Friend #18: Danielle

Blarg!  In the process of breaking up my previous post into two more manageable chunks, I accidentally deleted what I had written about Danielle.  To have one snaffoo like that thus far isn’t too bad, though, I suppose.  So here’s Take 2:

So I drove from Seattle to Missoula, Montana on Day 8 of my cross-country adventure.  I had done this drive in the opposite direction with Susan when we moved her out to Seattle.  Most of it was in the dark.  And snow.  Coming down the side of the Rockies with all of her earthly possessions in tow.  And who was driving. Oh, that would be me.  Awesome.  Needless to say, this was a much less stressful journey in the daylight. I got to enjoy the cloud-covered, snow-tipped peaks of the Cascades as I weaved through its canyons.  More than one waterfall seemed to be coming straight out of the rock.  Eastern Washington turns into rolling agricultural hills, then the northern tip of Idaho and the western edge of Montana show off with the Rockies.  I stopped for lunch in Spokane at a charming French cafe called Madeleine’s and became enamored with the architecture of the downtown area.  I didn’t explore much (this was before my stop-and-enjoy resolution), but I had parked right next to the spot where the Salvation Army was started in Spokane.  Both my mom and her mom before her were heavily involved in the Women’s Auxiliary of the Salvation Army in St. Louis.  It’s funny, it felt like I was surrounded by reminders of the people in my life on this particular day.  Passing exits with street names of friends or friend’s companies.  Passing a semi from a trucking company with the same name as my hairdresser in LA.

By the time I got to Missoula, dusk was falling on the second longest day of the year.  My friend wasn’t home, so I camped out in her back yard for some welcome down time, then went to explore the University of Montana campus.  We eventually got in touch and reunited (she had been trying to locate the cat she was cat-sitting before the owners got home that night–oops!).  Danielle and I worked at a camp together in the upper peninsula of Michigan for in the summer of 2002.  That’s 3 months’ time 9 years ago.  But I tell you, thus far, Danielle has expressed some of the most enthusiasm and excitement about seeing me (perhaps it was easier to detect because we communicated more by phone than by email)–and it’s completely mutual!

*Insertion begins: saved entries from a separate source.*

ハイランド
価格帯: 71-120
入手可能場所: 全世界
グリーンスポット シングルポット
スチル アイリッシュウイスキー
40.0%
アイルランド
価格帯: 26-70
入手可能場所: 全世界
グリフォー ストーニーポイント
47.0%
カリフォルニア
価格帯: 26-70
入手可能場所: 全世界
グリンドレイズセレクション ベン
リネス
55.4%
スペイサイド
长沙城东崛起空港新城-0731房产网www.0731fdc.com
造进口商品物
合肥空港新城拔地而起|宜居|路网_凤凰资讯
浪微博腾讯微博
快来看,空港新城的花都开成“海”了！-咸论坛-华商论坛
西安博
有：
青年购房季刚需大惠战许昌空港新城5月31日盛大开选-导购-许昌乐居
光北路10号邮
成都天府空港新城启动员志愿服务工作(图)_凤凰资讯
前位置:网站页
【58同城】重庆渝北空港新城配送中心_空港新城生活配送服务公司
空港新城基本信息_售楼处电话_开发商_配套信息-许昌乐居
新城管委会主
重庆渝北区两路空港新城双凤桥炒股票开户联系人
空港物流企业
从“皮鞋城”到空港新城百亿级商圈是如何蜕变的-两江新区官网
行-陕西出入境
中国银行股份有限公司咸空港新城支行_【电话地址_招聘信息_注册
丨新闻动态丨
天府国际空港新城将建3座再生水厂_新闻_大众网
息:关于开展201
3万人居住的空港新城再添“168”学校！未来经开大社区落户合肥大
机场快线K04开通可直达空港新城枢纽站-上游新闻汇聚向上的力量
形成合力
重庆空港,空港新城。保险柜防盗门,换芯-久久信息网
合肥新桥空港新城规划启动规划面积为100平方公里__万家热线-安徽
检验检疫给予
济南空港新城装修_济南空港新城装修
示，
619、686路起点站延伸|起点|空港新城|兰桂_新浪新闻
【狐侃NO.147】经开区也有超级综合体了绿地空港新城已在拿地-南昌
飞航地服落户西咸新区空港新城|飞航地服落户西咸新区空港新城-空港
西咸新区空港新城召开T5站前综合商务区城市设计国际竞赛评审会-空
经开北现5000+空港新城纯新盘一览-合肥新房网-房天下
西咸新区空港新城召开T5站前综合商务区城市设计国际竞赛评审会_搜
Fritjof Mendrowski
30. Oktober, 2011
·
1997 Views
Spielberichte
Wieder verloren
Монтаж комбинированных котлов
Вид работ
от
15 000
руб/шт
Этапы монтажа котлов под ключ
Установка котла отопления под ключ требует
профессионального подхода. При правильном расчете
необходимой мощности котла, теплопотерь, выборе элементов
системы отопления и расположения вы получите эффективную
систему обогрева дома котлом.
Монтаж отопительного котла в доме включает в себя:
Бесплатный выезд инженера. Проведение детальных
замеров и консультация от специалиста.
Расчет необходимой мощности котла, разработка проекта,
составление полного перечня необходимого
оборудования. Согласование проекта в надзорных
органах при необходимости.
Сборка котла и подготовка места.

I remember her as fun and spunky and easy to talk to.  The camp we worked at was a training center for college students; Danielle worked in the kitchen (with longer and more extreme hours) and I worked in the office and managed the camp store.  At that time, she was studying to be a veterinary technician and often expressed her love for animals.  She wanted to work with horses, but most of the work was with people’s pets.  She was also a faithful and patient friend to some pretty complicated people.  She knew even then as an undergrad how to see underneath what people were saying to what they really needed to hear.  And she genuinely expressed it from her heart.

Now, Danielle is a vet tech at an orthopedic clinic and an emergency clinic.  And she house/pet-sits.  And she does photography (she moved to Missoula to study at a photography school).  So she’s busy.  But at the end of her long day of work and cat-chasing and my long day of driving, we grabbed dinner and a local microbrew (Bayern’s Dumptruck Summer Ale), caught up on all the news (like her engagement!), and then she took me on a hike.  It was a perfect plan after a long day in the car.  As the sun set over the mountains and deer trotted by, Danielle told me she’d recently gotten a horse.  I literally threw my hands up in the air and started shouting when I heard.  It was a real bona-fide dream come true!  So thrilling!

Danielle wanted to do a mini photo-shoot of me on our hike, so here is one of her shots:

Taking it all in.

We went back into town to stop at the local ice cream spot, Big Dipper ice cream, which sported flavors like cardamom and red tea chocolate chip.  I thought, “I could see myself spending summers in Montana.”  Apparently Missoulians hate Californians who use their quaint town as a summer retreat.  Oops.

Danielle and me with our unique flavors from Big Dipper.

Over and over again, Danielle expressed that she wished I could stay longer because she would show me this and that.  I ended up staying 3 1/2 hours after I thought I would leave the next morning because I was so enjoying our time together and didn’t want it to end.

One last photo shoot before I left:

This is Danielle's very large cat.

Home on the range

Who knew that 3 months at summer camp could form a bond like that?